▸ Your instructions
From the first entry to the last, copy the material exactly as it stands.

──────────

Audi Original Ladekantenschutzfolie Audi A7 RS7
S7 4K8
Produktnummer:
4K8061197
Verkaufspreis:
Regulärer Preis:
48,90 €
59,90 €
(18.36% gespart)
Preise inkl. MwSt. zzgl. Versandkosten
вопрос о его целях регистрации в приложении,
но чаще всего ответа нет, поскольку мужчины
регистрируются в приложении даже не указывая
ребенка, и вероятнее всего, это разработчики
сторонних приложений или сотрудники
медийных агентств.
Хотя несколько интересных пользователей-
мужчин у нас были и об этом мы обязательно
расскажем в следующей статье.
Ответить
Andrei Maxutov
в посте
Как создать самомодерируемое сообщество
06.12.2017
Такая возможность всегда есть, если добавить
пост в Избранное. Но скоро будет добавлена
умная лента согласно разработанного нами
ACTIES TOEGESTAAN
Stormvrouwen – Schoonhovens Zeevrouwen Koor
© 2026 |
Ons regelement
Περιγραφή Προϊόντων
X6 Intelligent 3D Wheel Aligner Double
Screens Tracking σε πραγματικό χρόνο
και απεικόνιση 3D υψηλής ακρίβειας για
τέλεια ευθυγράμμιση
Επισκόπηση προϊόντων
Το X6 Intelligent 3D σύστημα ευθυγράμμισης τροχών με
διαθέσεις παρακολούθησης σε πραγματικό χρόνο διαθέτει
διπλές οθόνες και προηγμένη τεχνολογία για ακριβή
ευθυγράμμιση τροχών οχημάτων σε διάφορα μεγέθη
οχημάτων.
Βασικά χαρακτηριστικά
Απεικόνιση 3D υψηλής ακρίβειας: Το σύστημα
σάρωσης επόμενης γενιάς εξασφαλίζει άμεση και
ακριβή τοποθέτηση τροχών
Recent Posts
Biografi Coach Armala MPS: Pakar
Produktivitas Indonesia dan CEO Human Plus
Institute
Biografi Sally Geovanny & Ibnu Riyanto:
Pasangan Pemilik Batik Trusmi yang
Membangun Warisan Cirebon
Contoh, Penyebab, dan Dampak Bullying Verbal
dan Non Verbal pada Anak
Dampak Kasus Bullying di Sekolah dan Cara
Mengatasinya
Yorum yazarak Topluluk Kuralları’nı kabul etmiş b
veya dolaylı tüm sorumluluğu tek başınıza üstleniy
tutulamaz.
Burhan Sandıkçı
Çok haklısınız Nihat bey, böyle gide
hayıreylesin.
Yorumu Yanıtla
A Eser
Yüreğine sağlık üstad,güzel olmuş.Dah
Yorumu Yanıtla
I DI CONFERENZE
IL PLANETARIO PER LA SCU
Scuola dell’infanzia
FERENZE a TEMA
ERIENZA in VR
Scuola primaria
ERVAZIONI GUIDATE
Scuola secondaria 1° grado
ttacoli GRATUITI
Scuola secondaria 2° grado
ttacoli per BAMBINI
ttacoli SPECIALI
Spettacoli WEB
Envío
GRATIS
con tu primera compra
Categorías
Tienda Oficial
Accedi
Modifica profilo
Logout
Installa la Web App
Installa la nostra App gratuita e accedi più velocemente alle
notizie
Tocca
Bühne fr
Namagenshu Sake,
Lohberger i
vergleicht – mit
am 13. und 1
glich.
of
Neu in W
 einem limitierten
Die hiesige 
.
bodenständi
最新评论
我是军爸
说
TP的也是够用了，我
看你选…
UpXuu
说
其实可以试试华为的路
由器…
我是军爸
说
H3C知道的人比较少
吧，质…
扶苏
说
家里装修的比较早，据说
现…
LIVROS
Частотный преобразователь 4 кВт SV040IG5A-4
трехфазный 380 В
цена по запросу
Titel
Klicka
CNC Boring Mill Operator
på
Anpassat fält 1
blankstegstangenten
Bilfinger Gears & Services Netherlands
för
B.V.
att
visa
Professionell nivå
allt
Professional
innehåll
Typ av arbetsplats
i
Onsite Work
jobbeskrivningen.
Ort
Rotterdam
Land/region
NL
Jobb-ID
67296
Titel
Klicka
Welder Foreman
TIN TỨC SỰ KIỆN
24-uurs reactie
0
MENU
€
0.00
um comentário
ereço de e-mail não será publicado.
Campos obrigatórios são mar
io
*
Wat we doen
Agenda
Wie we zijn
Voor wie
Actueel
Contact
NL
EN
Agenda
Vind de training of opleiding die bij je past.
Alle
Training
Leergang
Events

──────────

▸ Answer to this exercise
Audi Original Ladekantenschutzfolie Audi A7 RS7
S7 4K8
Produktnummer:
4K8061197
Verkaufspreis:
Regulärer Preis:
48,90 €
59,90 €
(18.36% gespart)
Preise inkl. MwSt. zzgl. Versandkosten
вопрос о его целях регистрации в приложении,
но чаще всего ответа нет, поскольку мужчины
регистрируются в приложении даже не указывая
ребенка, и вероятнее всего, это разработчики
сторонних приложений или сотрудники
медийных агентств.
Хотя несколько интересных пользователей-
мужчин у нас были и об этом мы обязательно
расскажем в следующей статье.
Ответить
Andrei Maxutov
в посте
Как создать самомодерируемое сообщество
06.12.2017
Такая возможность всегда есть, если добавить
пост в Избранное. Но скоро будет добавлена
умная лента согласно разработанного нами
ACTIES TOEGESTAAN
Stormvrouwen – Schoonhovens Zeevrouwen Koor
© 2026 |
Ons regelement
Περιγραφή Προϊόντων
X6 Intelligent 3D Wheel Aligner Double
Screens Tracking σε πραγματικό χρόνο
και απεικόνιση 3D υψηλής ακρίβειας για
τέλεια ευθυγράμμιση
Επισκόπηση προϊόντων
Το X6 Intelligent 3D σύστημα ευθυγράμμισης τροχών με
διαθέσεις παρακολούθησης σε πραγματικό χρόνο διαθέτει
διπλές οθόνες και προηγμένη τεχνολογία για ακριβή
ευθυγράμμιση τροχών οχημάτων σε διάφορα μεγέθη
οχημάτων.
Βασικά χαρακτηριστικά
Απεικόνιση 3D υψηλής ακρίβειας: Το σύστημα
σάρωσης επόμενης γενιάς εξασφαλίζει άμεση και
ακριβή τοποθέτηση τροχών
Recent Posts
Biografi Coach Armala MPS: Pakar
Produktivitas Indonesia dan CEO Human Plus
Institute
Biografi Sally Geovanny & Ibnu Riyanto:
Pasangan Pemilik Batik Trusmi yang
Membangun Warisan Cirebon
Contoh, Penyebab, dan Dampak Bullying Verbal
dan Non Verbal pada Anak
Dampak Kasus Bullying di Sekolah dan Cara
Mengatasinya
Yorum yazarak Topluluk Kuralları’nı kabul etmiş b
veya dolaylı tüm sorumluluğu tek başınıza üstleniy
tutulamaz.
Burhan Sandıkçı
Çok haklısınız Nihat bey, böyle gide
hayıreylesin.
Yorumu Yanıtla
A Eser
Yüreğine sağlık üstad,güzel olmuş.Dah
Yorumu Yanıtla
I DI CONFERENZE
IL PLANETARIO PER LA SCU
Scuola dell’infanzia
FERENZE a TEMA
ERIENZA in VR
Scuola primaria
ERVAZIONI GUIDATE
Scuola secondaria 1° grado
ttacoli GRATUITI
Scuola secondaria 2° grado
ttacoli per BAMBINI
ttacoli SPECIALI
Spettacoli WEB
Envío
GRATIS
con tu primera compra
Categorías
Tienda Oficial
Accedi
Modifica profilo
Logout
Installa la Web App
Installa la nostra App gratuita e accedi più velocemente alle
notizie
Tocca
Bühne fr
Namagenshu Sake,
Lohberger i
vergleicht – mit
am 13. und 1
glich.
of
Neu in W
 einem limitierten
Die hiesige 
.
bodenständi
最新评论
我是军爸
说
TP的也是够用了，我
看你选…
UpXuu
说
其实可以试试华为的路
由器…
我是军爸
说
H3C知道的人比较少
吧，质…
扶苏
说
家里装修的比较早，据说
现…
LIVROS
Частотный преобразователь 4 кВт SV040IG5A-4
трехфазный 380 В
цена по запросу
Titel
Klicka
CNC Boring Mill Operator
på
Anpassat fält 1
blankstegstangenten
Bilfinger Gears & Services Netherlands
för
B.V.
att
visa
Professionell nivå
allt
Professional
innehåll
Typ av arbetsplats
i
Onsite Work
jobbeskrivningen.
Ort
Rotterdam
Land/region
NL
Jobb-ID
67296
Titel
Klicka
Welder Foreman
TIN TỨC SỰ KIỆN
24-uurs reactie
0
MENU
€
0.00
um comentário
ereço de e-mail não será publicado.
Campos obrigatórios são mar
io
*
Wat we doen
Agenda
Wie we zijn
Voor wie
Actueel
Contact
NL
EN
Agenda
Vind de training of opleiding die bij je past.
Alle
Training
Leergang
Events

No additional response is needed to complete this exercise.